16. The method of any one of claims 1-14, wherein the culture medium is a serum-free culture medium. Preferably, the serum-free culture medium comprises one or more selected from the following: MCDB131, DMEM, RPMI1640, glucose, NaHCO3, BSA, ITS-X, Glutamax, vitamin C, antibiotics (e.g., penicillin and / or streptomycin), heparin, and ZnSO4.

17. The method of any one of claims 1-14, wherein the culture medium comprises one or more selected from: TGFβ / activin agonist, glycogen synthase kinase 3 inhibitor, Smoothened (HH / SMO) inhibitor, retinoic acid receptor (RAR) agonist, BMP inhibitor, protein kinase C activator, FGFR2 IIIb, EGFR / ErbB activator, γ-secretase inhibitor, Alk5 inhibitor, and thyroid hormone receptor agonist.

18. The method of any one of claims 1-14, wherein the time taken for pluripotent stem cells to differentiate into pancreatic β cells is 14 to 18 days.

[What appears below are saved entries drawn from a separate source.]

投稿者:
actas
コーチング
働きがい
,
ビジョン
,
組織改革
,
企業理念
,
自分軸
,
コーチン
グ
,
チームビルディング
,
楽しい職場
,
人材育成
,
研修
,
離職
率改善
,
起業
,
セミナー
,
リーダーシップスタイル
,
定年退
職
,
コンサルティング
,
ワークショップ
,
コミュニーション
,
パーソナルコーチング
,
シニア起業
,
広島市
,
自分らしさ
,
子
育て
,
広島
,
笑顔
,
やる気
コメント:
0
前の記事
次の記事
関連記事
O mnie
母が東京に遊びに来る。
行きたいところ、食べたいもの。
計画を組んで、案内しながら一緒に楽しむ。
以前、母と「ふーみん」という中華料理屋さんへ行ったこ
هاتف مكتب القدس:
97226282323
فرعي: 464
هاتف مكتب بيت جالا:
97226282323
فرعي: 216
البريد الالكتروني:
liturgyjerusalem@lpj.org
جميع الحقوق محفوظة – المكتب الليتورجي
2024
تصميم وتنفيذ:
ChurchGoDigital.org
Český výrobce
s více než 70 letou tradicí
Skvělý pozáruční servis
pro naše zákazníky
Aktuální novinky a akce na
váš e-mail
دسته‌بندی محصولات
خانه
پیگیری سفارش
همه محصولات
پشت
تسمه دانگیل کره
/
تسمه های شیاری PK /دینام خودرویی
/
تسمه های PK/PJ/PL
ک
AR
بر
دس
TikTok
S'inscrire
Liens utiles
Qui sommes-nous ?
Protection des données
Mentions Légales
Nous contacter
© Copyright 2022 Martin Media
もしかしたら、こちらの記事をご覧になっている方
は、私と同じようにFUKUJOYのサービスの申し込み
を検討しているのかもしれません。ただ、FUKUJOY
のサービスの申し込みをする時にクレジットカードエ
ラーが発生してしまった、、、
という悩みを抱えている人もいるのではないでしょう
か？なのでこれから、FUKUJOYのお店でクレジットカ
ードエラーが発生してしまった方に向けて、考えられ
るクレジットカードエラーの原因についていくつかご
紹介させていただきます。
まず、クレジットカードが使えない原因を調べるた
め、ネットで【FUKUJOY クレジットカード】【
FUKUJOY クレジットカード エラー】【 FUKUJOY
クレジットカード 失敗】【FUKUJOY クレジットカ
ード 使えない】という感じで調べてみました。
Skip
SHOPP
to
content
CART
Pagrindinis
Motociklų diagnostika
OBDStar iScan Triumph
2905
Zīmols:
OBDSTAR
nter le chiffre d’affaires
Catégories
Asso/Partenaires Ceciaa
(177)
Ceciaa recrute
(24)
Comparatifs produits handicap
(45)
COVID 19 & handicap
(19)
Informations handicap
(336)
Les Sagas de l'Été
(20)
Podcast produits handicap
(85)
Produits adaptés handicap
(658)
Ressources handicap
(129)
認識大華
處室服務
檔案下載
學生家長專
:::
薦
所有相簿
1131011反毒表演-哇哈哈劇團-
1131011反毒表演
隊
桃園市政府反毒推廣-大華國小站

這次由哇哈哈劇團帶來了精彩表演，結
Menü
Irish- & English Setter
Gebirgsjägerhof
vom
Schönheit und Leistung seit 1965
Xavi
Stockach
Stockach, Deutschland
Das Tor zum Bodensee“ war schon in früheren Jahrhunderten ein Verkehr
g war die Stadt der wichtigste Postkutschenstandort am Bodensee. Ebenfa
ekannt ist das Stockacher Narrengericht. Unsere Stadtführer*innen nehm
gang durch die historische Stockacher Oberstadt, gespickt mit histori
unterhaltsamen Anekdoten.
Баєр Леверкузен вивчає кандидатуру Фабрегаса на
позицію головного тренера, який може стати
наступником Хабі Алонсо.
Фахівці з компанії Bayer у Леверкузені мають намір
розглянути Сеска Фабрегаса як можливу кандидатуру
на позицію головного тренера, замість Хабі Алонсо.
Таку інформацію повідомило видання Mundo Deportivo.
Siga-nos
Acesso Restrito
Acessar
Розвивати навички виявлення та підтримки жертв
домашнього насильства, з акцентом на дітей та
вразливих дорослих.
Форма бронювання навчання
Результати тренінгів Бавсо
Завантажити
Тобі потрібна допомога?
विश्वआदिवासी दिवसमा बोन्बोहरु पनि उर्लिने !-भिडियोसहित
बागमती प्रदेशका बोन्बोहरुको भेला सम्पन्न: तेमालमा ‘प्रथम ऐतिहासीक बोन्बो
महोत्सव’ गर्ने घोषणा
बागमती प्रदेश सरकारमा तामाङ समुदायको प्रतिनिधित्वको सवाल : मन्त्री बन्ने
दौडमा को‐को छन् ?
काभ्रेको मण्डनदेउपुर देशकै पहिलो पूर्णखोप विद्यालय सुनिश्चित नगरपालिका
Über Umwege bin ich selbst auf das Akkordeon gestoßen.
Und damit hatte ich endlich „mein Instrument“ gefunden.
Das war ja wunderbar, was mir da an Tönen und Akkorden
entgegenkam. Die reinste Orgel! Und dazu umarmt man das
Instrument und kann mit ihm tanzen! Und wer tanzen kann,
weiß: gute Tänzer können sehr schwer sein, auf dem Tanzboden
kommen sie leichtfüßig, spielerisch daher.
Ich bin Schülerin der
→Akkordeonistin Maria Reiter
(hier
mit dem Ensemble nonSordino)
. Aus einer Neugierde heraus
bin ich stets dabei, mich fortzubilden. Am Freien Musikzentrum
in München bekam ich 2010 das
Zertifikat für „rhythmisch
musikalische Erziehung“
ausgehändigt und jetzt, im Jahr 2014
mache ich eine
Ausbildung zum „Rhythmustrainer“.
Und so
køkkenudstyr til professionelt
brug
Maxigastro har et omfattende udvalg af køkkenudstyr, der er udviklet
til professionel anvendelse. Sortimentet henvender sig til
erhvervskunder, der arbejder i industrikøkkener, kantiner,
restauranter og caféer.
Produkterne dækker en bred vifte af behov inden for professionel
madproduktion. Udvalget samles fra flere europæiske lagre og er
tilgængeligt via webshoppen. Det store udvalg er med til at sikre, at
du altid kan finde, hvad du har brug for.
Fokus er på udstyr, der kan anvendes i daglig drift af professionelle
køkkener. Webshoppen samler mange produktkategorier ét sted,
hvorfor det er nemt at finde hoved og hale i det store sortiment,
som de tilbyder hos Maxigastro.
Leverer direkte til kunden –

19. The use of pancreatic β cells obtained by the method of any one of claims 1-18 in the preparation of medicaments for treating diseases. Preferably, the disease is suitable for pancreatic β-cell therapy. More preferably, the diseases include benign lesions such as type 1 diabetes, type 2 diabetes, insulinoma, hereditary pancreatic β-cell dysfunction, pancreatitis after total pancreatectomy, and benign pancreatic tumors.